The main problem with the modern financial business is that it has succumbed to the human vice of greed and this greed is becoming a cultural norm. The introduction of student loans has fuelled a culture of whereby being in debt for years to come is seen as acceptable. However, when grants were the order of the day a students at least felt that the state was being a sort of benefactor and that this generated in many a feeling of 'needing to pay something back' in succeeding years. All this is excellent cultural building whereas now all we have is an attitude of 'I'm going to bleed what I can out of the system'. Also, of course, the recession of 2008/2009 has probably seen the first generation of such ex-students' contribution to this very event. Probably the very same people who cannot see that they have directly created any problem - just like the UK MPs and their expenses.
The complexity of these markets has become so great that a 'house of cards' exists which is destined to crumble as the stress it alone creates affects its operators as well as its clients. The financial markets talk about Risk but it would be more realistic if this was referred to as Gambling. Another problem we have in considering ourselves a global player is that in our dealings with others we consider ourselves corruption-free. At least in public, whilst in private especially when dealing abroad, bribes and inducements can be commonplace. I even heard of a case where a cash payment was made to a foreign customs officer to allow some technical kit in a diplomatic bag to pass through! So again to be realistic it appears to be wiser to look after our own and focus our finances at a domestic level as much as possible.

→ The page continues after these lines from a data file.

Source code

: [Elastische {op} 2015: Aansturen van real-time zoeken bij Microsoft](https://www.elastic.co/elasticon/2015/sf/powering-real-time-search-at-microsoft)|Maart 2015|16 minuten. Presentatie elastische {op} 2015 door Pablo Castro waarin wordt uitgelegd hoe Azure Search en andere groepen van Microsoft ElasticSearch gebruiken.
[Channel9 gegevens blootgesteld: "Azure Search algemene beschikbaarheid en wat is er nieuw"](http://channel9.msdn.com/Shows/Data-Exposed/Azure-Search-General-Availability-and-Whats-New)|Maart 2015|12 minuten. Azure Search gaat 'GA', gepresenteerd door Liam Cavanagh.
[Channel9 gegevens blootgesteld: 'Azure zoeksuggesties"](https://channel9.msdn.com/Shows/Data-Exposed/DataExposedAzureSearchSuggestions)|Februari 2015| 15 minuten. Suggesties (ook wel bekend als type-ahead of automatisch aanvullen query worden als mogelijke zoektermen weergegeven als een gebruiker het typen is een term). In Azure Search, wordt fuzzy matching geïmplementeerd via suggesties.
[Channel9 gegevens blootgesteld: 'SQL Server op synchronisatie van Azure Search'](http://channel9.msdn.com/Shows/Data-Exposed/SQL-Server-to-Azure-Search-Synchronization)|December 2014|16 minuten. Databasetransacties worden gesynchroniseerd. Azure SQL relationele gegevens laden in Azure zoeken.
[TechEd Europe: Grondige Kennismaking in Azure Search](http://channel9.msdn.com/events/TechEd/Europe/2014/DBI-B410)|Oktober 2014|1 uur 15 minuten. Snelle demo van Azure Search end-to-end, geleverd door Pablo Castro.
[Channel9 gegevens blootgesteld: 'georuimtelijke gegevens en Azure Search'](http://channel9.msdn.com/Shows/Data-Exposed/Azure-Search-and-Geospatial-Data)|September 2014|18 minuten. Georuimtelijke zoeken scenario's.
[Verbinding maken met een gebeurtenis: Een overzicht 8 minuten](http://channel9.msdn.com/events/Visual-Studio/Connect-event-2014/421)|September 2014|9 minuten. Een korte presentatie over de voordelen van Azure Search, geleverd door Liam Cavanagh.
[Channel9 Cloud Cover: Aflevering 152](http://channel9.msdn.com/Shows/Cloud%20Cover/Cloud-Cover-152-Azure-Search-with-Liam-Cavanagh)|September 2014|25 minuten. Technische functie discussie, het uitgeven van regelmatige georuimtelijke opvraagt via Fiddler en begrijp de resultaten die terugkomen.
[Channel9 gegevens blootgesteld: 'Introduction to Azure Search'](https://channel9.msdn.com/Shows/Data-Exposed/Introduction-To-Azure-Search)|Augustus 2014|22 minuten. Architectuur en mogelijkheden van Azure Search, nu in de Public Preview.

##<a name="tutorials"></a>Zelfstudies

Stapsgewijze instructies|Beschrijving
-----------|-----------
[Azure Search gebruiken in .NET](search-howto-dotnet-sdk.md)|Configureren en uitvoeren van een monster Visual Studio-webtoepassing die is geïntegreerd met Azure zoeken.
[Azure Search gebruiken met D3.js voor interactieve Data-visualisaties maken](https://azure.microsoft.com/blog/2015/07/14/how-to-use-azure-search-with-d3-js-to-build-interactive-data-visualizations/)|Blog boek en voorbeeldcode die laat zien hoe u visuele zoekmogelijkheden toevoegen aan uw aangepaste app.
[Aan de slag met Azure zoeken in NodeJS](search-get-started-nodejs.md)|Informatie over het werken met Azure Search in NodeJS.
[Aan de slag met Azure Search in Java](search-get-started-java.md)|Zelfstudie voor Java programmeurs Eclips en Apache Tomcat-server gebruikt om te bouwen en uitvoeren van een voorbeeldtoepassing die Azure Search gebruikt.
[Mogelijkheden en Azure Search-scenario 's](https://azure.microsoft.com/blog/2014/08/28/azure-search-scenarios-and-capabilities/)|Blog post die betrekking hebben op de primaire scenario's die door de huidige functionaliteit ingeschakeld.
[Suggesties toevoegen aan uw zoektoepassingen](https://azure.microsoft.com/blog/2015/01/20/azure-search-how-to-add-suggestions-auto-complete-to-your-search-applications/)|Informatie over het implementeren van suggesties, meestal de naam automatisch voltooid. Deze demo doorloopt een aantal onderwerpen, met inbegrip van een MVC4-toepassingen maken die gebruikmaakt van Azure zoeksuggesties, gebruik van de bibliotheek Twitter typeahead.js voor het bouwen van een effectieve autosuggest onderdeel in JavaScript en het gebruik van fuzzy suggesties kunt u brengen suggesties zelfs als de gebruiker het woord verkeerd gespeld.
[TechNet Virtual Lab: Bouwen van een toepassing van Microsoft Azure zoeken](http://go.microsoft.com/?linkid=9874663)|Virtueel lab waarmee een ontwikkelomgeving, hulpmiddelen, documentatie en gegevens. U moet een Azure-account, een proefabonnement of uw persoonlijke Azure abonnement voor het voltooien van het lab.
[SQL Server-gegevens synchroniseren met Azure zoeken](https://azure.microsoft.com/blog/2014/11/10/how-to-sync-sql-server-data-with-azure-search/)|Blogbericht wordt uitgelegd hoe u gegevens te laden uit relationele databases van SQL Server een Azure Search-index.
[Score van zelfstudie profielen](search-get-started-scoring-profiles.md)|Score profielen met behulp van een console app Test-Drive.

Our own home-grown corruption has existed particularly where loans are concerned where the lender has agreed to falsify the income of a borrower to facilitate the loan. Probably more importantly this has allowed the lending officer to show that he has met his targets and get his bonus rather than help the borrower, who now has the stress of meeting the loan. I remember a day when to apply for any money was met with a very questioning interview and investigation by the local bank manager, who was also someone you were liable to meet at the local school fete. So if you defaulted on the loan you were also made to feel rather ashamed - good! Whilst on the topic of loans how on earth a 125% loan secured on a house can be a wise thing, I despair - NO - 80% should be a maximum and with a reducing population over the years it's unlikely house prices will rise a lot.
The financial world prides itself in modelling for unrestricted growth. This is based upon a growing population, unlimited resources, growing consumption and a liberal scattering of pink pigs! - I also read that unrestricted growth, in the human body, is cancer - and we know the consequence is there. When will reality prevail and the idiots in power realise that to ignore this natural stresses that this exerts will lead to a future collapse. Good real leadership and firm management will be needed over the coming years to ensure that at least some of us can survive.